Des narcos qui collent un peu trop

 

Les Paninis ne sont pas que des sandwiches d’origine italienne servis chaud le temps de midi pour satisfaire l’appétit vorace d’employés de bureau, de lycéens boutonneux ou de touristes souhaitant manger sur le pouce pour ne pas perdre de leur précieux temps. Les Panini ce sont également des images autocollantes, objets de nombreux désirs chez les enfants qui les collectionnent afin de les mettre dans leur album préalablement acheté. Chaque image est numérotée et a sa place dans le livret. Le nombre est variable selon la série, car ce concept est applicable à tous les domaines. On trouve des images à collectionner sur des dessins animés, des films, des personnages de marques, des jeux vidéo ou encore à chaque fois qu’une compétition sportive a lieu. Cependant, en Colombie, des vignettes d’un nouveau genre ont fait leur apparition engendrant bien des soucis pour les autorités locales.


 

Nous sommes à Medellin dans le nord est de la Colombie, pays hispanophone miné de l’intérieur par une lutte sans répis contre les cartels de la drogue, le simple fait de marcher dans la rue peut occasionner une mort malencontreuse à cause d’une balle perdue. Dans le quartier de San Diego, l’un des plus miséreux de la ville, les joueurs de football ou les lutteurs masqués ne sont pas les idoles des enfants. Les personnages qui les font rêver s’appellent Pablo Escobar, Gonzalez Rodirguez Gacha dit « le Mexicain » ou bien John Jairo Vasquez dit « Popeye ». Des hommes loin d’être des enfants de cœur. Il leur est repproché, entre autres méfaits, d’avoir mis le pays à feu et à sang durant les années 80.

 

 

Tandis que Pablo s’éfforçait d’organiser des assassinats politiques gràce à des tueurs à gage, de mettre en place un énorme trafic de cocaine et de corruption d’agents publics, Gonzalez agissait avec une terrible cruauté pour occire journalistes et policiers qui auraient pu être de quelconques nuisances et John abattait des avions. Des criminels aux actions condamnables et ayant des hectolitres de sang sur les mains. Pourtant cela n’empêche pas les enfants de Medellin, fief de Pablo Escobat et de son gang, de leur vouer un culte malsain.
_____
À faire:
1. Recopiez le passage de l'article sur les vignettes de narcos, de « Tandis que Pablo » à « un culte malsain. ».
2. D'après l'article sur les narcos de Medellin, les affirmations suivantes sont-elles exactes ? Répondez par oui ou par non et citez les mots du texte qui tranchent.
(a) Chaque image a une place attribuée dans l'album.
(b) Dans le quartier de San Diego, les joueurs de football sont les idoles des enfants.
(c) John Jairo Vasquez est surnommé « le Mexicain ».
3. Donnez la suite de l'article sur le culte voué aux narcos par les enfants de Medellin, en reprenant après sa dernière phrase.
_____
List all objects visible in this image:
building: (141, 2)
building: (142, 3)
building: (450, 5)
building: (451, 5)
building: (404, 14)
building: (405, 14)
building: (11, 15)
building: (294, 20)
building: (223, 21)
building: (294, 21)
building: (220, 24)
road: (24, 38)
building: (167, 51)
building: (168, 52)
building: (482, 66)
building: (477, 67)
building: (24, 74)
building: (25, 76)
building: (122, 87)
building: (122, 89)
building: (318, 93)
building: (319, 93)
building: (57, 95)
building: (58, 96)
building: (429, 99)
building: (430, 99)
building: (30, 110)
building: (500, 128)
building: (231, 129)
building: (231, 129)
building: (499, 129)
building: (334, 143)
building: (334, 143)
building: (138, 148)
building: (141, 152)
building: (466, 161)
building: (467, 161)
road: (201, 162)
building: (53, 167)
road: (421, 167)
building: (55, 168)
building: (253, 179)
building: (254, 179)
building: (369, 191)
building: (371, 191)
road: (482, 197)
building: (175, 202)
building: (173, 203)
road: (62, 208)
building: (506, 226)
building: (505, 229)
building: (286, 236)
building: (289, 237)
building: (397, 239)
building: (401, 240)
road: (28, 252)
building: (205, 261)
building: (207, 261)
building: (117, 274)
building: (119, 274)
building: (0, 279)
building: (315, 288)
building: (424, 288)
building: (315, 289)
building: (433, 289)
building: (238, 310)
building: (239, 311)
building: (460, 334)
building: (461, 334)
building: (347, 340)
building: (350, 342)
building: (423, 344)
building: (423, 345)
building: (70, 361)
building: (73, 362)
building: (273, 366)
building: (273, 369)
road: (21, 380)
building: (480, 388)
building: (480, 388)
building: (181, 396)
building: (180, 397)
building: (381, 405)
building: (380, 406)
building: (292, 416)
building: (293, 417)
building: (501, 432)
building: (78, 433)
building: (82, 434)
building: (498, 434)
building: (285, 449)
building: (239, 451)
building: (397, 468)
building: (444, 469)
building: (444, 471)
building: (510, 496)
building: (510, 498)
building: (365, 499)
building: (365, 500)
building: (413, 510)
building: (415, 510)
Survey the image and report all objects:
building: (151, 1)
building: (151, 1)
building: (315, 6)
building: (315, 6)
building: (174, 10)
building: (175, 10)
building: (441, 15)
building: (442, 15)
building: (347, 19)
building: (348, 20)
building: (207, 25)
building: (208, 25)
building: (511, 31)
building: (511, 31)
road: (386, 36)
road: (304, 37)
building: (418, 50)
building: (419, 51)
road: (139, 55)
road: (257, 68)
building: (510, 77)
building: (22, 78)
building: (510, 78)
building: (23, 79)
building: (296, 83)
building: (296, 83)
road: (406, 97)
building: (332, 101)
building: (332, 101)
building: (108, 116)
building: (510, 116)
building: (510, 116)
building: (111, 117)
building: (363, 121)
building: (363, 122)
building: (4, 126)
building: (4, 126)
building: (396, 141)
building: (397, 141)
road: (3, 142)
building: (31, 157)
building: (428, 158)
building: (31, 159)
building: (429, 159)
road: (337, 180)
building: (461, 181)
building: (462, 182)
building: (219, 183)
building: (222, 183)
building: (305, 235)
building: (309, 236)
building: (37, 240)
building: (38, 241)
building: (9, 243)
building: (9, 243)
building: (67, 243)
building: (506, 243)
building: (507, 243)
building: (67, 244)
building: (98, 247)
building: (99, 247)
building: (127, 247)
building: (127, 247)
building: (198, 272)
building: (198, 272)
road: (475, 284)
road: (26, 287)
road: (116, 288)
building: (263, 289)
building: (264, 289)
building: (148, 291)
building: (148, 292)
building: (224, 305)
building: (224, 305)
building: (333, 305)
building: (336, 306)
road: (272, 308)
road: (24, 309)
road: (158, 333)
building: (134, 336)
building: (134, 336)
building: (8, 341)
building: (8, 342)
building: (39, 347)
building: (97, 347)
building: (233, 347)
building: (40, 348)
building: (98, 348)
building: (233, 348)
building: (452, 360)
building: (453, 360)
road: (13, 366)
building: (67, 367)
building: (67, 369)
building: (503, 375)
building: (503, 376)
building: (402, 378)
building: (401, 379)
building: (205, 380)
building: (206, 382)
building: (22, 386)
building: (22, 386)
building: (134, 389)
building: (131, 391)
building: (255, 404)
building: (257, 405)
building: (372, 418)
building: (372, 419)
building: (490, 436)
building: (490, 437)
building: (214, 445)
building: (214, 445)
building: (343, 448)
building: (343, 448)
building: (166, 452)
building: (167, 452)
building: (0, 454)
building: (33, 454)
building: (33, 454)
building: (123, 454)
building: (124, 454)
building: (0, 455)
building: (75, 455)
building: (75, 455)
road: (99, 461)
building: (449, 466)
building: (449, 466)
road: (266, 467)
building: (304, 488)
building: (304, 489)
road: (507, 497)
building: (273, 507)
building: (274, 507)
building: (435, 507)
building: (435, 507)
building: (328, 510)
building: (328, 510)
_____
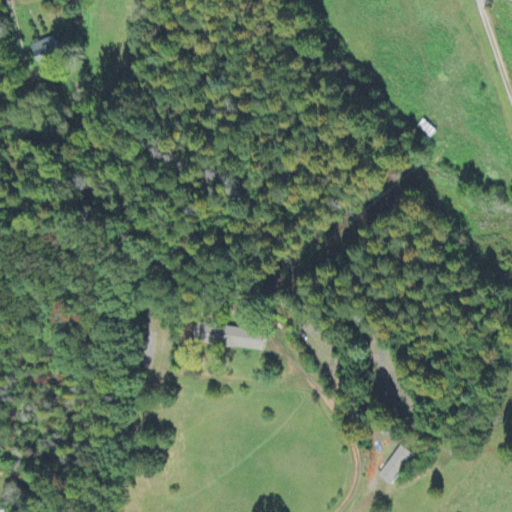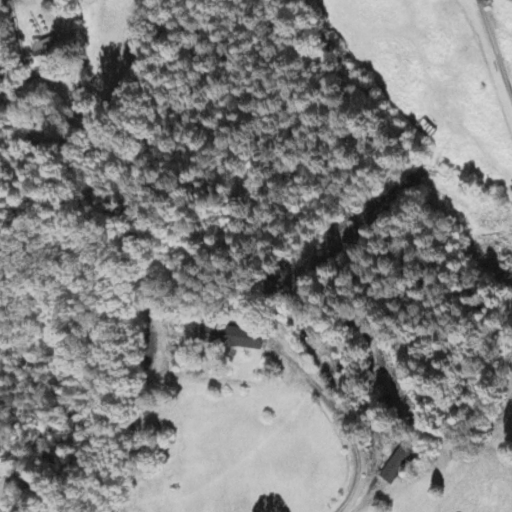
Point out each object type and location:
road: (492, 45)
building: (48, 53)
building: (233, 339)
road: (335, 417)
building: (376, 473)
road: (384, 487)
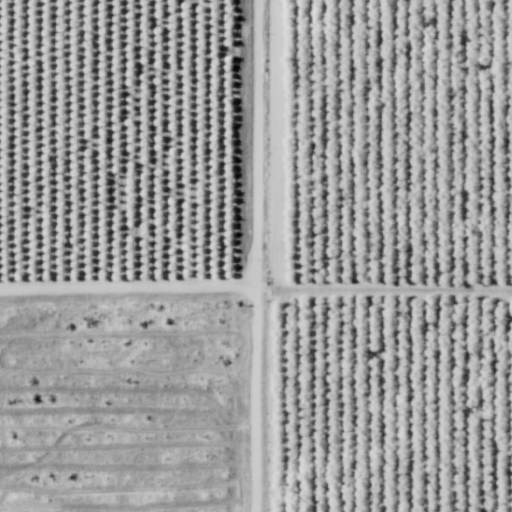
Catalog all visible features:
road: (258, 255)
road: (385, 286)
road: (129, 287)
_____
Réponses aux consignes:
1.
Tandis que Pablo s’éfforçait d’organiser des assassinats politiques gràce à des tueurs à gage, de mettre en place un énorme trafic de cocaine et de corruption d’agents publics, Gonzalez agissait avec une terrible cruauté pour occire journalistes et policiers qui auraient pu être de quelconques nuisances et John abattait des avions. Des criminels aux actions condamnables et ayant des hectolitres de sang sur les mains. Pourtant cela n’empêche pas les enfants de Medellin, fief de Pablo Escobat et de son gang, de leur vouer un culte malsain.

2.
(a) Oui : « Chaque image est numérotée et a sa place dans le livret. »
(b) Non : « les joueurs de football ou les lutteurs masqués ne sont pas les idoles des enfants »
(c) Non : « John Jairo Vasquez dit « Popeye » »

3.
 

 

Depuis près de deux semaines, un véritable engouement s’est bati autour de ce petit albums de 16 pages à peine, destiné à accueillir le portrait de ces criminels notoires. La vente se fait à la sauvette, aux portes des écoles. Les vendeurs sont approsionnés en marchandise par des livreurs extrêmement mobiles, montés sur des moto, permettant une fuite plus rapide en cas de démêlé avec les force de police. Personne ne sait qui édite et qui distribue ces images vendues à 100 pesos, soit 5 centimes d’euro. Du moins, il est préférable de penser qu’une forme d’omerta s’est emparée des distributeurs, qui font avec ce marché pernicieux, de véritables profits.

 

 

Les enfants, bien que très pauvres, s’arrachent ces pochettes remplies d’images. Le principe est pareil que chez nous, la selection est aléatoire et au fur et à mesure, on entasse les mêmes images qui nous avons en double, voire en triple. Derrière cette nouvelle dévotion envers des criminels qu’ils n’ont sans doute pas connu, car trop jeunes, il y a surtout l’appât du gain. En effet, il est promis aux heureux lauréats qui auraient la chance de compléter à 100% leur album, une myriade de cadeaux. Une pluie de lecteurs MP3, de ipods et de ballons de foot leur sont destinés. L’information ne dit pas si l’offre est cumulable, si à chaque livret rempli, on peut reçevoir des cadeaux.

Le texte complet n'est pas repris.